**What is being asked**
Leave the images aside and output every entry exactly.

**Data for this exercise**

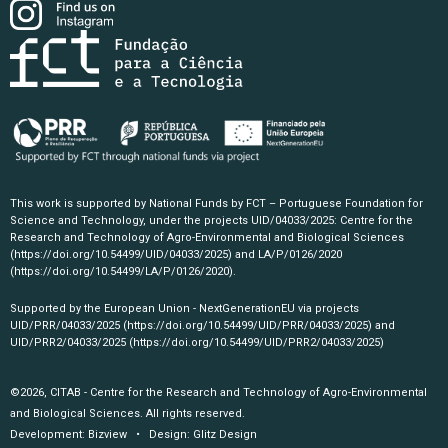
This work is supported by National Funds by FCT – Portuguese Foundation for
Science and Technology, under the projects UID/04033/2025: Centre for the
Research and Technology of Agro-Environmental and Biological Sciences
(https://doi.org/10.54499/UID/04033/2025)
and LA/P/0126/2020
(https://doi.org/10.54499/LA/P/0126/2020)
.
Supported by the European Union - NextGenerationEU via projects
UID/PRR/04033/2025
(https://doi.org/10.54499/UID/PRR/04033/2025)
and
UID/PRR2/04033/2025
(https://doi.org/10.54499/UID/PRR2/04033/2025)
©2026, CITAB - Centre for the Research and Technology of Agro-Environmental
and Biological Sciences. All rights reserved.
Development:
Bizview
• Design:
Glitz Design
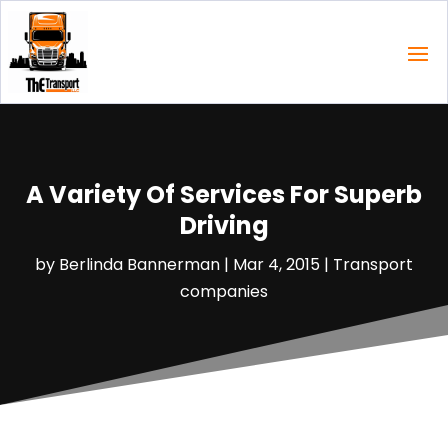
A Variety Of Services For Superb
Driving
by
Berlinda Bannerman
|
Mar 4, 2015
|
Transport
companies‎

**Output**
This work is supported by National Funds by FCT – Portuguese Foundation for
Science and Technology, under the projects UID/04033/2025: Centre for the
Research and Technology of Agro-Environmental and Biological Sciences
(https://doi.org/10.54499/UID/04033/2025)
and LA/P/0126/2020
(https://doi.org/10.54499/LA/P/0126/2020)
.
Supported by the European Union - NextGenerationEU via projects
UID/PRR/04033/2025
(https://doi.org/10.54499/UID/PRR/04033/2025)
and
UID/PRR2/04033/2025
(https://doi.org/10.54499/UID/PRR2/04033/2025)
©2026, CITAB - Centre for the Research and Technology of Agro-Environmental
and Biological Sciences. All rights reserved.
Development:
Bizview
• Design:
Glitz Design
A Variety Of Services For Superb
Driving
by
Berlinda Bannerman
|
Mar 4, 2015
|
Transport
companies‎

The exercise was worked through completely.